African manufacturers have described a one-year extension of the US-Africa trade preference program, the African Growth and Opportunity Act (AGOA), as a temporary measure that fails to provide the certainty required for long-term investment. The renewal, signed by President Donald Trump on Tuesday, extends the duty-free access until the end of 2026 but falls short of the multi-year commitment sought by African businesses.
AGOA, a cornerstone of US-Africa trade relations for 25 years, permits eligible African nations to export thousands of products to the United States without duties. In 2024, trade under the initiative totaled $8.23 billion, with South Africa and Nigeria as the largest beneficiaries. The program lapsed for several months last year after expiring on September 30, amid a US administration broadly skeptical of long-term trade pacts. The new extension includes fresh demands for greater market access for American goods, as stated by US Trade Representative Jamieson Greer, who emphasized that a modernised AGOA must “yield more market access for US businesses, farmers, and ranchers.”
For many African exporters, the brief extension offers little reassurance. Pankaj Bedi, CEO of United Aryan, a Nairobi-based jeans manufacturer supplying US brands like Wrangler and Levi’s, said the company had absorbed costly tariffs during the lapse to retain clients, pushing its 10,000-strong workforce to the brink. “The extension gives us a breather, which is critical. But it won’t help with the long-term orders and investments to sustain us,” Bedi noted, adding that seasonal planning remains insecure.

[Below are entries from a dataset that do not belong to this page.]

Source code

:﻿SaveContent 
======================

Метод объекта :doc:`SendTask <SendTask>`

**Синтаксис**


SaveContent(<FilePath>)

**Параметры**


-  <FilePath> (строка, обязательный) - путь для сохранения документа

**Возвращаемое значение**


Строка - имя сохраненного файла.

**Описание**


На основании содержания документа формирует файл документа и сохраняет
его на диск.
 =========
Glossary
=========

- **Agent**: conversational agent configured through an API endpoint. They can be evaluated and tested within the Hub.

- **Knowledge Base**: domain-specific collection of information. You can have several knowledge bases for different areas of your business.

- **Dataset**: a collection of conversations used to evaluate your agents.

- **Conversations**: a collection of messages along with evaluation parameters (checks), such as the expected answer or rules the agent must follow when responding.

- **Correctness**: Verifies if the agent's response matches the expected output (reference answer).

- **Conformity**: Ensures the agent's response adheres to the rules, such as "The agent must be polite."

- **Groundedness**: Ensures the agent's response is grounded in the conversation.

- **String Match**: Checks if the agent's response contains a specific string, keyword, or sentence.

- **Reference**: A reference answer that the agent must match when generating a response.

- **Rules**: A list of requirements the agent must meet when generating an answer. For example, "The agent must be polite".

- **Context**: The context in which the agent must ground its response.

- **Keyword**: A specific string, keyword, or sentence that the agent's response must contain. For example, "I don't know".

The truncated timeline has sparked particular alarm in Lesotho, a major apparel exporter to the US. Hundreds of workers protested in October after US tariffs disrupted orders. Tsepang Makakole, a union leader, explained that initial negotiations aimed for a ten-year renewal, which was reduced to three years and now one. “Investors could say, ‘By this time next year, we should be out of Lesotho,’” he warned, citing eroding confidence in the US market.
South Africa’s government also expressed concern over the short duration, calling for a deal that provides predictability for investment decisions. With AGOA supporting tens of thousands of jobs across 32 African countries, stakeholders argue that annual renewals deter the capital expansion needed for industrial growth. The one-year window now pressures African governments and businesses to negotiate a more durable framework while managing immediate operational disruptions.
Analysts note that the extension averts immediate supply chain shocks but does little to reverse a trend of waning US commitment to continent-wide trade preferences. Without a long-term horizon, manufacturers may defer or cancel expansion plans, potentially shifting production to regions with more stable trade terms. The coming year will likely see intensified diplomacy as African nations seek to lock in a renewed, multiannual AGOA before the current reprieve expires.